>> start Selected excerpt

▶ Buyer's Guide. Africa Estate Agricultural
Farm Water Rights in South Africa
On an irrigation farm in South Africa, the water right is often more valuable than the land itself. This guide explains what water rights actually are under the National Water Act 36 of 1998, the four categories of authorisation a farm can hold, how to verify those rights before buying, and how they transfer with the property at the Deeds Office.
▣ Key Facts at a Glance
- All water in South Africa is a national resource held in public trust under the National Water Act 36 of 1998. Private water ownership does not exist; what farmers hold are formal water use authorisations.
- The Department of Water and Sanitation (DWS) administers water use, with Catchment Management Agencies and Water User Associations operating at regional level.
- There are four practical categories of water use authorisation: Schedule 1 (minor use, no licence), Existing Lawful Use (pre-1998), General Authorisations, and Water Use Licences issued under Section 21.
- On an irrigation farm, the registered water allocation is often more valuable than the land itself. Verify the volume, source, and authorisation type before signing an Offer to Purchase.
- Water use authorisations tied to land normally transfer with the land, but DWS endorsement may be required and should be confirmed by the conveyancer in writing.

>> end Selected excerpt

- [Written exercise 1]
In the entries, copy word for word every line from the one containing "List all objects" up to and including the one containing "building: (122, 365)".

>> start Exercise inputs

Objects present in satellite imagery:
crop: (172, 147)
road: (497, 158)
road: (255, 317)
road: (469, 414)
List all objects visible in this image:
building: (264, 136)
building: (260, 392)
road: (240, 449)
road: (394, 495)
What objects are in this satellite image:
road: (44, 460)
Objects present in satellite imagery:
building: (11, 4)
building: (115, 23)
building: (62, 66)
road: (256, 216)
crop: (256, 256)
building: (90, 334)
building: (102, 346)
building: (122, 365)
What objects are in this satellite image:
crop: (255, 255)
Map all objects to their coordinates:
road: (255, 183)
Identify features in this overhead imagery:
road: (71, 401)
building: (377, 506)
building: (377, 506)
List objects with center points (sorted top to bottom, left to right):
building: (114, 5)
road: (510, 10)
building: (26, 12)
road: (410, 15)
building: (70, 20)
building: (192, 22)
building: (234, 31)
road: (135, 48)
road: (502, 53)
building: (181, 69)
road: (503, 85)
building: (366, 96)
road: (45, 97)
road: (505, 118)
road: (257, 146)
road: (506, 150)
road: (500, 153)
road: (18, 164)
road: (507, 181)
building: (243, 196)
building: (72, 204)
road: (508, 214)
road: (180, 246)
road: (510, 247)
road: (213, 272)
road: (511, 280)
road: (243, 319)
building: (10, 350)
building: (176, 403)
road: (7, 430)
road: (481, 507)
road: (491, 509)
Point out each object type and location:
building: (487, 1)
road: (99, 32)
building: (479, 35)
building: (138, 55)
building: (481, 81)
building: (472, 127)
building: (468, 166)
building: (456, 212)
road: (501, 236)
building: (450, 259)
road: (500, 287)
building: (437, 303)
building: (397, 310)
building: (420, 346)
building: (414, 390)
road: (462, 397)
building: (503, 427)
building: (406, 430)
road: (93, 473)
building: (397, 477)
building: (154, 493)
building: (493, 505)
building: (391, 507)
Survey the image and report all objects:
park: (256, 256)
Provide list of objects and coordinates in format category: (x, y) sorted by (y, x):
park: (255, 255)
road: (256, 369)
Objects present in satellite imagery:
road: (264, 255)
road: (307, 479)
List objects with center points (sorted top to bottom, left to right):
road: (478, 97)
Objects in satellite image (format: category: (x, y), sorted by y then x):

>> end Exercise inputs

- [Written exercise 2]
According to the guide on farm water rights, which department administers water use in South Africa?

- [Full solution 1]
List all objects visible in this image:
building: (264, 136)
building: (260, 392)
road: (240, 449)
road: (394, 495)
What objects are in this satellite image:
road: (44, 460)
Objects present in satellite imagery:
building: (11, 4)
building: (115, 23)
building: (62, 66)
road: (256, 216)
crop: (256, 256)
building: (90, 334)
building: (102, 346)
building: (122, 365)

- [Full solution 2]
The Department of Water and Sanitation (DWS).